Thursday, June 21, 2012

who is jesus

Not much is known about the historical Jesus since nothing was written down by him or about him during his lifetime. It is believed that he was born around 4 BCE and died in 30 CE.  He was a Jew, born probably in Nazareth in Galilee and he probably had brothers and sisters. According to scholars such as Rabbi Moshe Reiss, quoted above, it is very likely that “He had a typical Galilean Jewish education including studying the Hebrew Bible, the traditions of the people after the biblical period and he undoubtedly went to synagogue. 

One can safely assume his family as religious Jews kept the commandments; dietary laws, circumcision, tithing, laws of purity and the pilgrimages to Jerusalem.  Jesus dressed like a Jew, prayed like a Jew, taught and argued in parables like a Jewish Rabbi and was crucified as were many first century Jewish radicals.”

He was an itinerant teacher who attracted crowds and apparently performed miracles. By all accounts he was a charismatic teacher who spoke with an oral brilliance. He was in many ways both typical of his times, and yet extraordinary in his religious convictions and beliefs, in his scholarship of the Biblical literature, and in the fervency with which he lived what he taught.

We are told that he had a number of disputes with Jewish religious leaders, probably Shammaite Pharisees (see below), who disputed with him on the law and who, in cooperation with the priestly aristocracy, the Sadducees, handed him over to the Romans who had him crucified.

Jesus appears on the scene at a time reminiscent of the tumultuous times of Axial Sages. The oppressive rule of the Roman Empire caused rebellion and a large number of political and sectarian groups called for different kinds of reform, with different ideas about the individual and their country’s future.

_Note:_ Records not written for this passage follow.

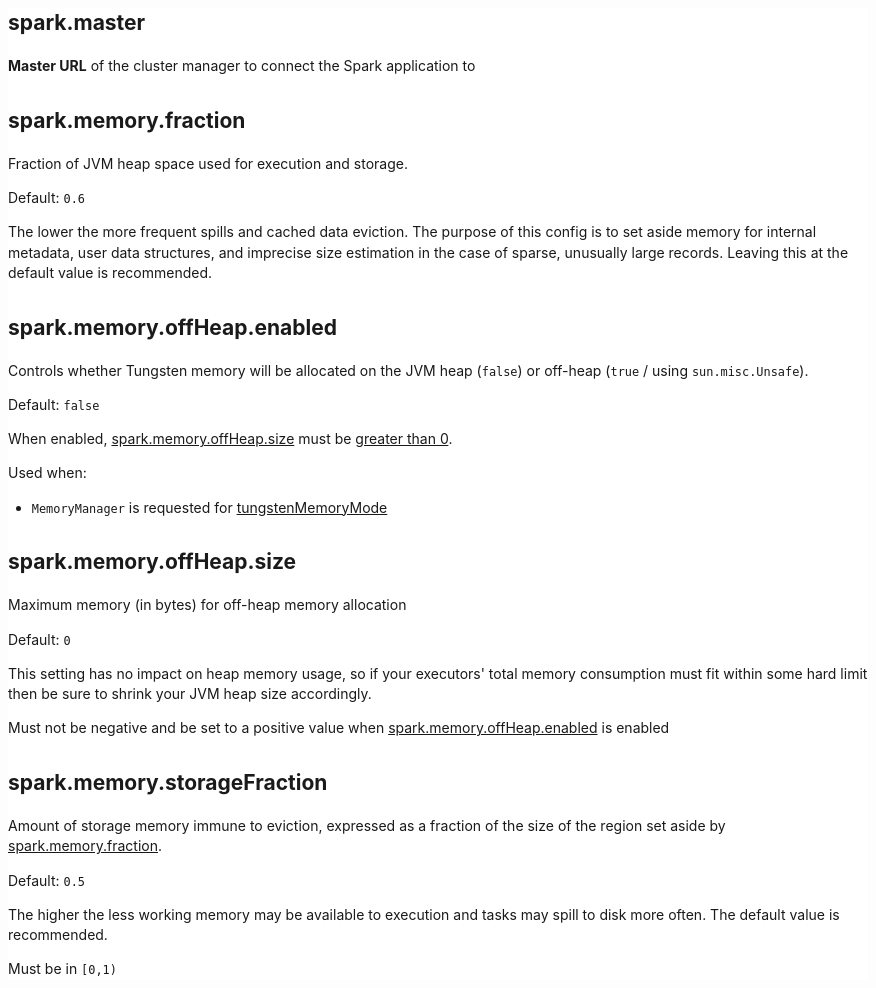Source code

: ## <span id="spark.master"> spark.master

**Master URL** of the cluster manager to connect the Spark application to

## <span id="spark.memory.fraction"> spark.memory.fraction

Fraction of JVM heap space used for execution and storage.

Default: `0.6`

The lower the more frequent spills and cached data eviction. The purpose of this config is to set aside memory for internal metadata, user data structures, and imprecise size estimation in the case of sparse, unusually large records. Leaving this at the default value is recommended.

## <span id="spark.memory.offHeap.enabled"><span id="MEMORY_OFFHEAP_ENABLED"> spark.memory.offHeap.enabled

Controls whether Tungsten memory will be allocated on the JVM heap (`false`) or off-heap (`true` / using `sun.misc.Unsafe`).

Default: `false`

When enabled, [spark.memory.offHeap.size](#spark.memory.offHeap.size) must be [greater than 0](memory/MemoryManager.md#tungstenMemoryMode).

Used when:

* `MemoryManager` is requested for [tungstenMemoryMode](memory/MemoryManager.md#tungstenMemoryMode)

## <span id="spark.memory.offHeap.size"><span id="MEMORY_OFFHEAP_SIZE"> spark.memory.offHeap.size

Maximum memory (in bytes) for off-heap memory allocation

Default: `0`

This setting has no impact on heap memory usage, so if your executors' total memory consumption must fit within some hard limit then be sure to shrink your JVM heap size accordingly.

Must not be negative and be set to a positive value when [spark.memory.offHeap.enabled](#spark.memory.offHeap.enabled) is enabled

## <span id="spark.memory.storageFraction"><span id="MEMORY_STORAGE_FRACTION"> spark.memory.storageFraction

Amount of storage memory immune to eviction, expressed as a fraction of the size of the region set aside by [spark.memory.fraction](#spark.memory.fraction).

Default: `0.5`

The higher the less working memory may be available to execution and tasks may spill to disk more often. The default value is recommended.

Must be in `[0,1)`
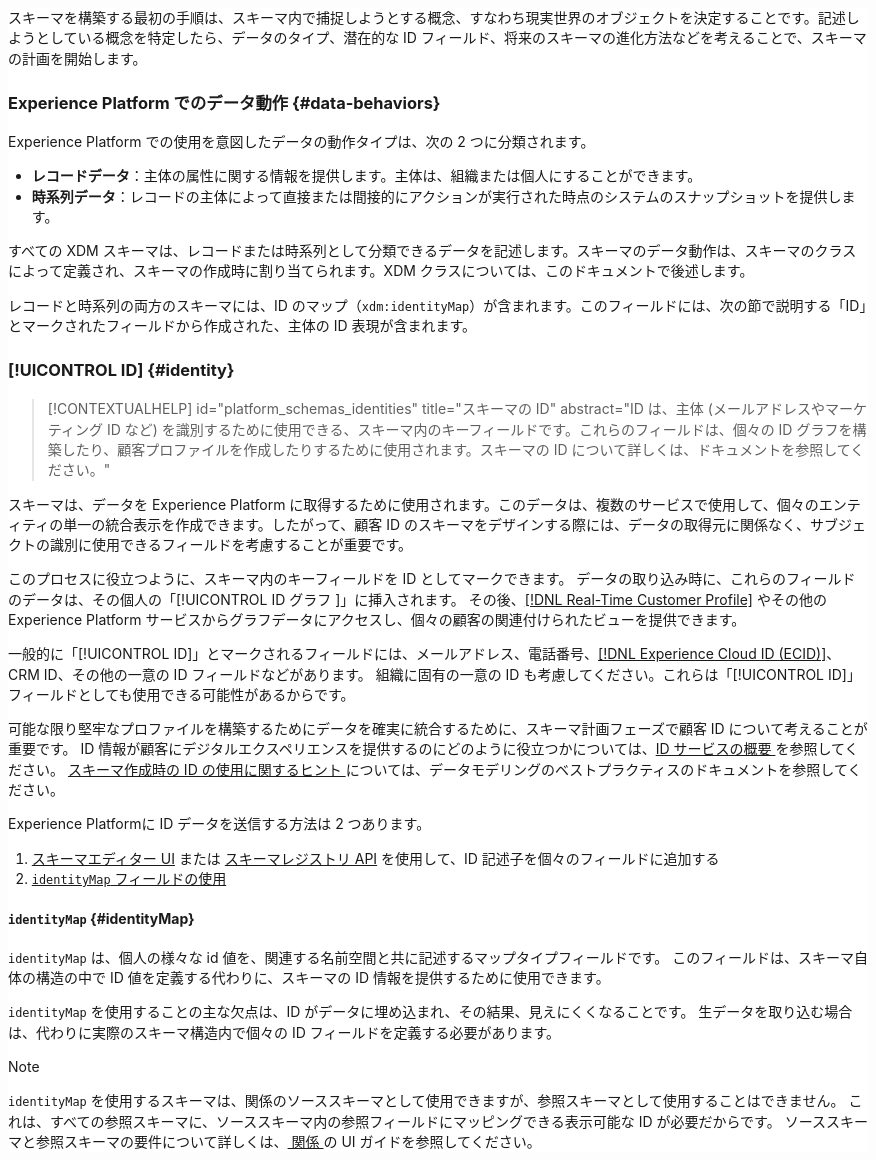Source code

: スキーマを構築する最初の手順は、スキーマ内で捕捉しようとする概念、すなわち現実世界のオブジェクトを決定することです。記述しようとしている概念を特定したら、データのタイプ、潜在的な ID フィールド、将来のスキーマの進化方法などを考えることで、スキーマの計画を開始します。

### Experience Platform でのデータ動作 {#data-behaviors}

Experience Platform での使用を意図したデータの動作タイプは、次の 2 つに分類されます。

* **レコードデータ**：主体の属性に関する情報を提供します。主体は、組織または個人にすることができます。
* **時系列データ**：レコードの主体によって直接または間接的にアクションが実行された時点のシステムのスナップショットを提供します。

すべての XDM スキーマは、レコードまたは時系列として分類できるデータを記述します。スキーマのデータ動作は、スキーマのクラスによって定義され、スキーマの作成時に割り当てられます。XDM クラスについては、このドキュメントで後述します。

レコードと時系列の両方のスキーマには、ID のマップ（`xdm:identityMap`）が含まれます。このフィールドには、次の節で説明する「ID」とマークされたフィールドから作成された、主体の ID 表現が含まれます。

### [!UICONTROL ID] {#identity}

>[!CONTEXTUALHELP]
>id="platform_schemas_identities"
>title="スキーマの ID"
>abstract="ID は、主体 (メールアドレスやマーケティング ID など) を識別するために使用できる、スキーマ内のキーフィールドです。これらのフィールドは、個々の ID グラフを構築したり、顧客プロファイルを作成したりするために使用されます。スキーマの ID について詳しくは、ドキュメントを参照してください。"

スキーマは、データを Experience Platform に取得するために使用されます。このデータは、複数のサービスで使用して、個々のエンティティの単一の統合表示を作成できます。したがって、顧客 ID のスキーマをデザインする際には、データの取得元に関係なく、サブジェクトの識別に使用できるフィールドを考慮することが重要です。

このプロセスに役立つように、スキーマ内のキーフィールドを ID としてマークできます。 データの取り込み時に、これらのフィールドのデータは、その個人の「[!UICONTROL ID グラフ ]」に挿入されます。 その後、[[!DNL Real-Time Customer Profile]](../../profile/home.md) やその他のExperience Platform サービスからグラフデータにアクセスし、個々の顧客の関連付けられたビューを提供できます。

一般的に「[!UICONTROL ID]」とマークされるフィールドには、メールアドレス、電話番号、[[!DNL Experience Cloud ID (ECID)]](https://experienceleague.adobe.com/docs/id-service/using/home.html?lang=ja)、CRM ID、その他の一意の ID フィールドなどがあります。 組織に固有の一意の ID も考慮してください。これらは「[!UICONTROL ID]」フィールドとしても使用できる可能性があるからです。

可能な限り堅牢なプロファイルを構築するためにデータを確実に統合するために、スキーマ計画フェーズで顧客 ID について考えることが重要です。 ID 情報が顧客にデジタルエクスペリエンスを提供するのにどのように役立つかについては、[ID サービスの概要 ](../../identity-service/home.md) を参照してください。 [ スキーマ作成時の ID の使用に関するヒント ](./best-practices.md#data-validation-fields) については、データモデリングのベストプラクティスのドキュメントを参照してください。

Experience Platformに ID データを送信する方法は 2 つあります。

1. [ スキーマエディター UI](../ui/fields/identity.md) または [ スキーマレジストリ API](../api/descriptors.md#create) を使用して、ID 記述子を個々のフィールドに追加する
1. [`identityMap` フィールドの使用 ](#identityMap)

#### `identityMap` {#identityMap}

`identityMap` は、個人の様々な id 値を、関連する名前空間と共に記述するマップタイプフィールドです。 このフィールドは、スキーマ自体の構造の中で ID 値を定義する代わりに、スキーマの ID 情報を提供するために使用できます。

`identityMap` を使用することの主な欠点は、ID がデータに埋め込まれ、その結果、見えにくくなることです。 生データを取り込む場合は、代わりに実際のスキーマ構造内で個々の ID フィールドを定義する必要があります。

>[!NOTE]
>
>`identityMap` を使用するスキーマは、関係のソーススキーマとして使用できますが、参照スキーマとして使用することはできません。 これは、すべての参照スキーマに、ソーススキーマ内の参照フィールドにマッピングできる表示可能な ID が必要だからです。 ソーススキーマと参照スキーマの要件について詳しくは、[ 関係 ](../tutorials/relationship-ui.md) の UI ガイドを参照してください。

Prophets, Messianic Zealots, Hellenists, Romanists, Sadducees and others, all contributed to the unrest of the times. One of the most progressive groups was the Pharisees, who were repelled by violence and who emphasized that God was present in every thought and action.  Atonement for one's sins could be attained through acts of kindness rather than animal sacrifice. Rabbi Hillel (c. 65 BCE - 20 CE), who came to Palestine from Babylonia, was perhaps the greatest of their number. As did the Axial sages before him, he advocated the importance of personal responsibility: “If I am not for myself, who will be for me? And when I am for myself, what am ‘I’? And if not now, when?”